I hope you are going well!

I came across Openrefine recently and it is very useful for the bibliometric work that I am currently pursuing (version used : Openrefine 3.8.2).

More precisely, I am using the facet called "Cluster and edit" to find titles of articles/books in my corpus that are very similar and yet don't share the same ID (an identifier that is useful to tell if two articles/books are the same or not). However, the number of clusters I get when using this facet is very big. I am able to cluster around a 1000 clusters at a time and the total number of clusters is aroud 170 000 :sweat_smile:. Manually doing this operation over and over again is very tedious and far from being time efficient :

Is there be a way to automate this process with a script for example? I am not well versed in programming, but I would like to achieve something that automatically 1) select all the cluster, 2) merge all the selected clusters, 3) repeat that operation until no clusters are left.

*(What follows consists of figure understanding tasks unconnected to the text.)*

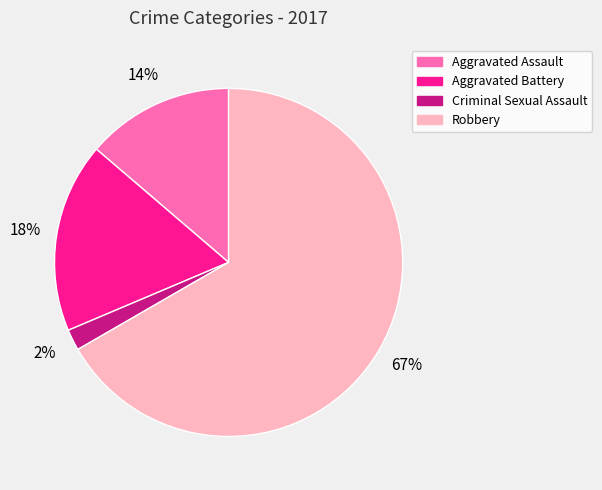

To the nearest percent, what is the combined percentage of Aggravated Battery and Robbery?

84%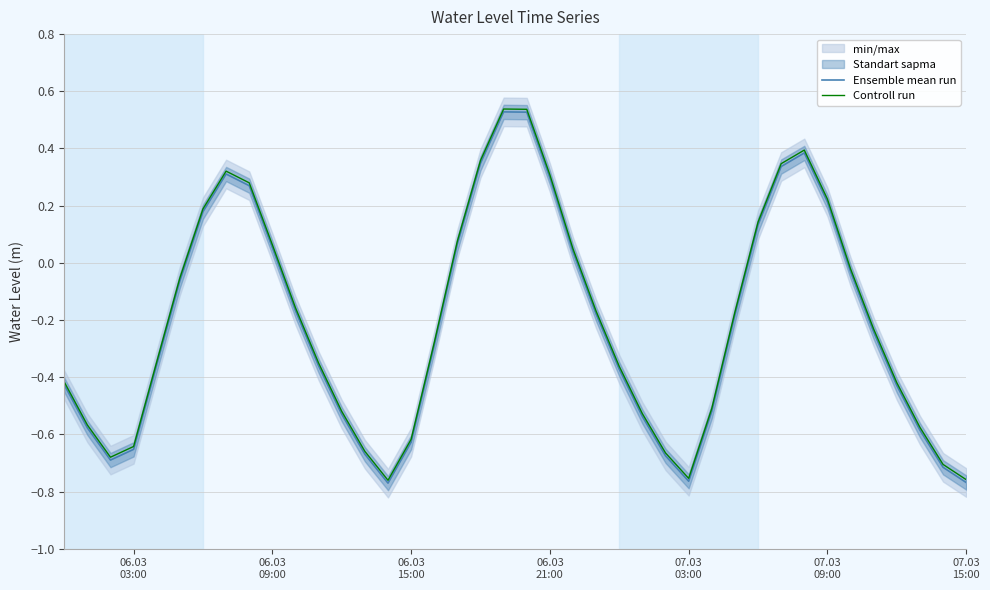

True or false: Ensemble mean run and Controll run intersect in this chart.

False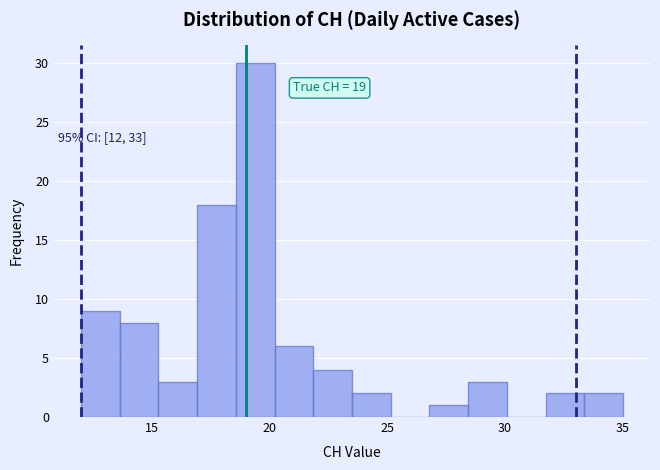

Read against the x-axis, roughly where is the centre of the tallest bar?

19.5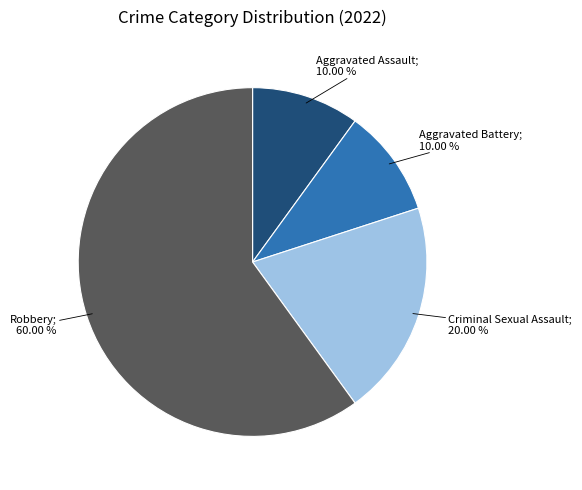

Is there a majority slice in this chart?

Yes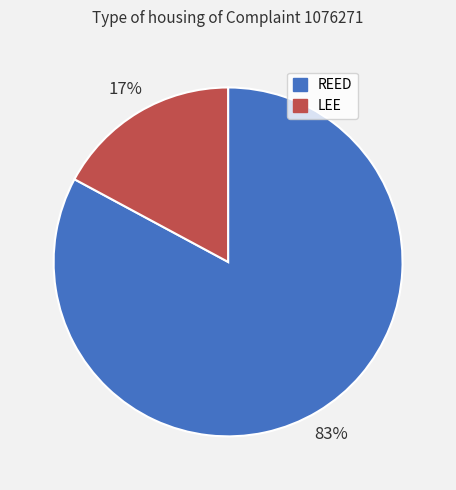

True or false: REED accounts for 92% of the total.

False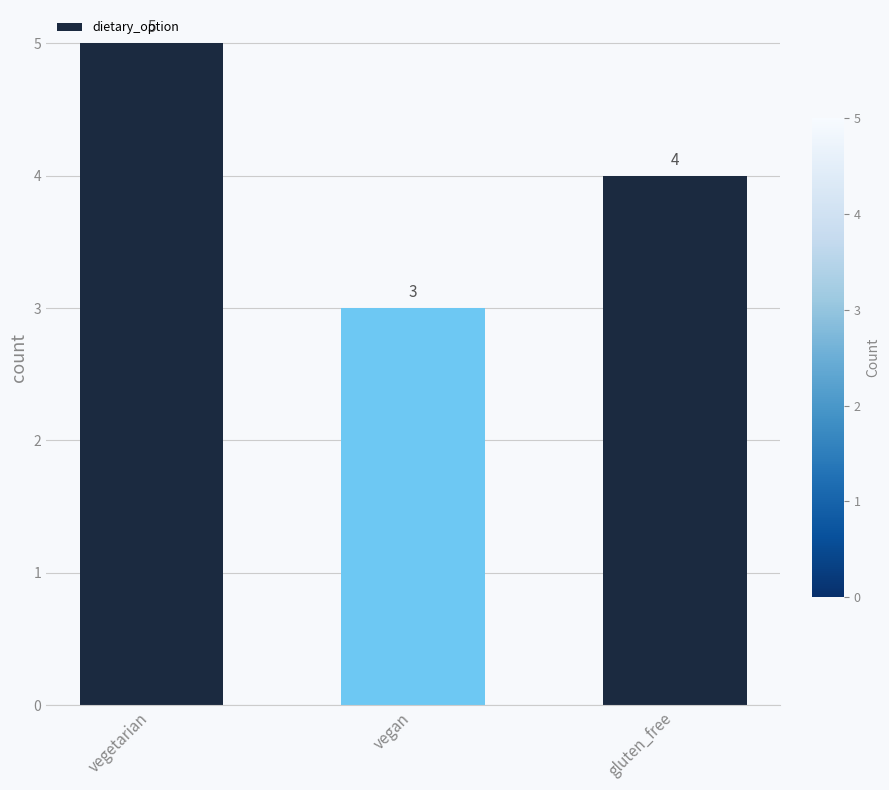

Reading left to right, what are all the values shown in this chart?

vegetarian=5	vegan=3	gluten_free=4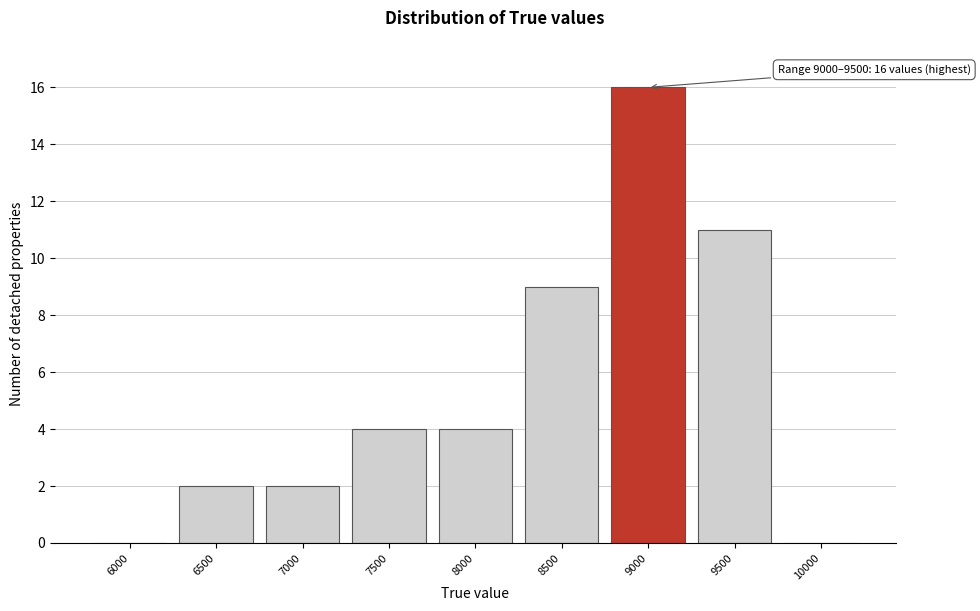

Reading right to left, transcribe all the data shown in this chart.

10000=0	9500=11	9000=16	8500=9	8000=4	7500=4	7000=2	6500=2	6000=0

Do you think it is archivable? Any help will be appreciated :smiley:
Best ,

Jacob

There is a preference setting called ui.clustering.choices.limit which defaults to 5000 that you can try increasing (gradually!) if you think your browser can handle the load.

Are you reviewing the candidate clusters? Choosing which value you want to use for the cluster? The workflow is really designed for you to have the opportunity to do both of those things and 1,000 clusters is already a lot to review at one time.

To answer your direct question, no, there isn't a way to automate this, but perhaps increasing the limit will help if you don't care about reviewing the candidates.

Tom

Hi,

Thank you so much for your answer! I am not reviewing the clusters, given the fact that the clustering algorithm that I use is Fingerprint (which is the less prone to produce false positives to my knowledge). I will try to increase gradually the limit of the clustering choices.

Thanks again :slight_smile: ,
Jacob